アップルを待ち受ける2020年代はどんな世界になるか--モバイルの次になにが来る?

 12月23日~1月5日のAppleに関連するCNET Japanのニュースをまとめた「今週のAppleニュース一気読み」。

 新年あけましておめでとうございます。本年も引き続き、CNET JapanのApple定点観測「Appleニュース一気読み」を毎週お届けしながら、引き続き重要なポジションを占めるAppleを視座としたモバイル、テクノロジー、ライフスタイルについて、つぶさに見守っていきたいと思います。どうぞよろしくお願い致します。

 さて、いよいよ2020年、西暦の3桁目が変わる節目の年となった。筆者は1980年生まれであるため、末尾がゼロの年の「節目」感はより大きく感じられる。テクノロジーにとって、1990年代はパソコン、2000年代はインターネット、2010年代はモバイル、という大きなパラダイムが見えてくるが、2020年代は何の時代になるのだろうか。

 Appleが時代を最も大きく象徴したのは、2010年代のモバイルだろう。iPhoneを2007年に発表してスマートフォンが定義し、iPhoneと同じ構成、すなわち大きなディスプレイが主役でアプリを自在に走らせられるポケットコンピュータというパッケージが世にあふれた。
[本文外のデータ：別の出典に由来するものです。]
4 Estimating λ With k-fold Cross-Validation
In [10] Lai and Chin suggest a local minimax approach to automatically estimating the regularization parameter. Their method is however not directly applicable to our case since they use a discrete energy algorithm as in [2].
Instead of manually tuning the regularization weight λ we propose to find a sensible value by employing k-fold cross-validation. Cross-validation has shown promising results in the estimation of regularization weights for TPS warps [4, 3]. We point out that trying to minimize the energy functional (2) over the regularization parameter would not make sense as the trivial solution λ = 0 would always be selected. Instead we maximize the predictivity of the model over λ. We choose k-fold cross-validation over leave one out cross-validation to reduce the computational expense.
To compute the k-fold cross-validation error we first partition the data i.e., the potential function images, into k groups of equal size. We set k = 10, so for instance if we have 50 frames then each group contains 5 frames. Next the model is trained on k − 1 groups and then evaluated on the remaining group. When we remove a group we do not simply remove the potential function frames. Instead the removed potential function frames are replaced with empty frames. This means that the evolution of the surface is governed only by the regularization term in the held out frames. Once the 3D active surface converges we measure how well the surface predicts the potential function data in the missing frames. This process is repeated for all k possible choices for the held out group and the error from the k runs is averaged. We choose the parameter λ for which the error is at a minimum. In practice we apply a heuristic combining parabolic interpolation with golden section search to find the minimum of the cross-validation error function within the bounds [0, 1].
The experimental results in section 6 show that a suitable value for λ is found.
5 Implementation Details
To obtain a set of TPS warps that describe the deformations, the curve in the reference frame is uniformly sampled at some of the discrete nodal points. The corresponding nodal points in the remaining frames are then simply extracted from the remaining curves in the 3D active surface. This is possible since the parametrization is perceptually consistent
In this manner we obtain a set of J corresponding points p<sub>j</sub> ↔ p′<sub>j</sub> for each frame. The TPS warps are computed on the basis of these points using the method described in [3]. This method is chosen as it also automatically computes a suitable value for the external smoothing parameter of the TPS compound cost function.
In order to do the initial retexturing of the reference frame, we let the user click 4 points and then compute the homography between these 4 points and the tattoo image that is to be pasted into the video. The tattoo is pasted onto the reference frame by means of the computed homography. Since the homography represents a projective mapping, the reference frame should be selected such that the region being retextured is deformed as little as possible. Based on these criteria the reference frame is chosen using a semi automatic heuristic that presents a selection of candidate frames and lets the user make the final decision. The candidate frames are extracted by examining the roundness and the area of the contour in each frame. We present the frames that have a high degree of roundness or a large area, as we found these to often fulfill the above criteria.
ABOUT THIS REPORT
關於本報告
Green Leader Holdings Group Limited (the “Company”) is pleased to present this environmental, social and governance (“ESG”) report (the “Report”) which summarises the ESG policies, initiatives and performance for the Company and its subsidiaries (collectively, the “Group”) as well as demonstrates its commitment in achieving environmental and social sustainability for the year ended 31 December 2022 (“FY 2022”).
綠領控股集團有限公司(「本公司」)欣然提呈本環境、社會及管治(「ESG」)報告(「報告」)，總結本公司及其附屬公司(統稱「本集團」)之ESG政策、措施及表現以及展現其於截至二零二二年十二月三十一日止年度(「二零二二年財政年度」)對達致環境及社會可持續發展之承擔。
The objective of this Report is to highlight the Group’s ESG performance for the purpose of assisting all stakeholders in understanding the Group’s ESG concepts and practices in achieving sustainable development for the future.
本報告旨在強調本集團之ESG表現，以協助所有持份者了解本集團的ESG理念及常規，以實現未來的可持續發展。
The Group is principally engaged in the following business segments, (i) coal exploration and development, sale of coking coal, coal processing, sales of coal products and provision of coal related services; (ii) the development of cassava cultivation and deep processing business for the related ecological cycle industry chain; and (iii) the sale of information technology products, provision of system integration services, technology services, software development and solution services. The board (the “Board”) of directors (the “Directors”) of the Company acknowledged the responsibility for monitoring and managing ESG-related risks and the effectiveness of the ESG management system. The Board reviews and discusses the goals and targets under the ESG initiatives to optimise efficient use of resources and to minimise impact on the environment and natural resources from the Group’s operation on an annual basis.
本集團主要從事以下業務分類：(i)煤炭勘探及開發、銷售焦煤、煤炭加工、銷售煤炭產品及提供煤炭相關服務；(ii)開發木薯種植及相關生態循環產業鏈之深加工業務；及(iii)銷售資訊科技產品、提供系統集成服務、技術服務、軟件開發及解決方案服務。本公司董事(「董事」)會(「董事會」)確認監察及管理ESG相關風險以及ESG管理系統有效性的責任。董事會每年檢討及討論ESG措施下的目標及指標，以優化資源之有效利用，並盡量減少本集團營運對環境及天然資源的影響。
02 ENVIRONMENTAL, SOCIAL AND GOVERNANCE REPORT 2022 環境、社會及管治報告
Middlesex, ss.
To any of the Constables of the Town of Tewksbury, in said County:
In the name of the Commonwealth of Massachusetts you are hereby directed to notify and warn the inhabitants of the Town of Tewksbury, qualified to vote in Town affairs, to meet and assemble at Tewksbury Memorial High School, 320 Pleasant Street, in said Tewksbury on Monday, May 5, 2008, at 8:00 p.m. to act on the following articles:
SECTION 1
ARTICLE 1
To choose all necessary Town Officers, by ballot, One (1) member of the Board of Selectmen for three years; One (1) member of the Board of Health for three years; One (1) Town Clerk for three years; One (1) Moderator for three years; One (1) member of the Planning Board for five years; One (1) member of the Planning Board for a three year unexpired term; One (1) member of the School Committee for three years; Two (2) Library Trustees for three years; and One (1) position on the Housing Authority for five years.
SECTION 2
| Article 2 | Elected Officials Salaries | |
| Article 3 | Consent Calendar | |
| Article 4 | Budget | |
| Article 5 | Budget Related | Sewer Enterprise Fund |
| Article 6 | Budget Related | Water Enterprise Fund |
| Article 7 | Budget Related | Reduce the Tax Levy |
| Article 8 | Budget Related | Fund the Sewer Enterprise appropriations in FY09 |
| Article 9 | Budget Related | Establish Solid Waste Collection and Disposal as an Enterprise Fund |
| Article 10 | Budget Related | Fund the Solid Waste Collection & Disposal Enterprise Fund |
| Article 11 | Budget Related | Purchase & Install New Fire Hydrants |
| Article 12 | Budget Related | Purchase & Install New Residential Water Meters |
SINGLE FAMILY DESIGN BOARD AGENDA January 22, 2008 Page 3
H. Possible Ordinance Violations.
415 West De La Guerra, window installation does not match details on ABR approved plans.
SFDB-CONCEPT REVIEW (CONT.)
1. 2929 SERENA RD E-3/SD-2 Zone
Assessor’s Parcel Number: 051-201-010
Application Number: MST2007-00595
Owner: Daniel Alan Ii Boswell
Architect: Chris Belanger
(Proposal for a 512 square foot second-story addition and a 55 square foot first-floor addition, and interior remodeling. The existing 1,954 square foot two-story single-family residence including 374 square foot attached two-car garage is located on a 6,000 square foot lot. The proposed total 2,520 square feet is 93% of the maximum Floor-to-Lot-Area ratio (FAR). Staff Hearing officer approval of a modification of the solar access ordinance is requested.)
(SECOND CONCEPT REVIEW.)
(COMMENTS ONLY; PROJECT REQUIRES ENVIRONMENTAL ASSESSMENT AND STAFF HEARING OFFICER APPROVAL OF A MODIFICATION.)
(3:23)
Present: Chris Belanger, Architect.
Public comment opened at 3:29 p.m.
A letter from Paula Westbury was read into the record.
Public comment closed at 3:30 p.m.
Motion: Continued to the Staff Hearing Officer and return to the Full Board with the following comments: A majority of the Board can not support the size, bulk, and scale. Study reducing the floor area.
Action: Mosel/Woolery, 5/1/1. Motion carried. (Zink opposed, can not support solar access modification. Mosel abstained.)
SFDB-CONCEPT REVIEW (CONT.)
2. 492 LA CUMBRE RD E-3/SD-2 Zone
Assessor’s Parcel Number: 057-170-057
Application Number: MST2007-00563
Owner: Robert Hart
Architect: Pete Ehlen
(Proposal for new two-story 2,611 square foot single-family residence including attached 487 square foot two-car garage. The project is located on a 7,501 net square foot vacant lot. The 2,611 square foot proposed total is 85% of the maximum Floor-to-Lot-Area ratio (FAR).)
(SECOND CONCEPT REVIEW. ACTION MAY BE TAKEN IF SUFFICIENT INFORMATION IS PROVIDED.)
 これの普及が進んでいき、アプリ経済圏が成立したが、これも2008年にAppleが用意したApp Storeによって、モバイルアプリビジネスのモデルと勝利者が確定した。しかもMicrosoftと異なり、Googleという競合をシェアだけはより大きく成長させることによって、Apple自身が各国における独占禁止法の矢面に立たずに済ませるという対策オプションを追加してきた。

 2020年、おそらくスマートフォンとは別のテクノロジーが代表するテーマとなるはずだ。しかし筆者がこれまで10年区切りの代表格として指定したパソコンやインターネット、モバイルは、必ずしもその期間に成立したテクノロジーではなく、技術的には20年前、製品やサービスとしては10年前から成立・拡大してきたモノばかりだ。つまり、2020年を代表するテクノロジーは、すでに世の中に存在している何かである、と考える方が適当だろう。

 Appleはパソコン、インターネットの覇者にはならなかった。しかしモバイルは獲った。次も巧妙に狙ってくるはずだ。現状のままであれば、Appleの武器はウェアラブルと拡張現実の2本立てとなる。

 ウェアラブルについては、Apple WatchとAirPodsの両シリーズを、他の企業に比べて非常に優位な形で初期市場を作り上げてきた。すなわちiPhoneと組み合わせて価値を発揮する存在として、フィットネス、電子マネー、音楽ストリーミング、音声アシスタントといった重要な活用方法をより便利なモノへと引き上げる役割を担う。そうiPhone側からは見える。しかし、それだけだろうか?というのが2020年のテーマだろう。

 ARについて2019年で最も大きな動きとなったのが、開発者向けのARKit 3の登場により、物体や人などを認識すると、その場所に従って描画したグラフィックスの後ろもしくは手前に配置することができるオグルージョンと呼ばれる遮蔽技術を備えた。これにより、現実のものと拡張された世界との合成がより自然で臨場感あるものになる。

 さらに、AppleからはReality Composer、AdobeからはAdobe Aeroという、AR環境をデザインするためのツールも登場した。いよいよアプリ開発者だけでなく、デザイナーも手慣れたツールとアセットで、AR環境のデザインに取り組む環境が整ってきた。

 ハードウェアについては、iPhone 11に搭載されたU1チップを用いたUWB(超広帯域無線)通信によって、対象となるオブジェクトの距離・方向を正確に捉えることができるようになった。これはARにとっても、大きなメリットとなる。加えて、AirPods ProはH1チップによって、非常に遅延の少ない外部音取り込みモードを含むノイズキャンセリング機能を備えた。これらの技術も、ARの表現力を高めるには最適と言える。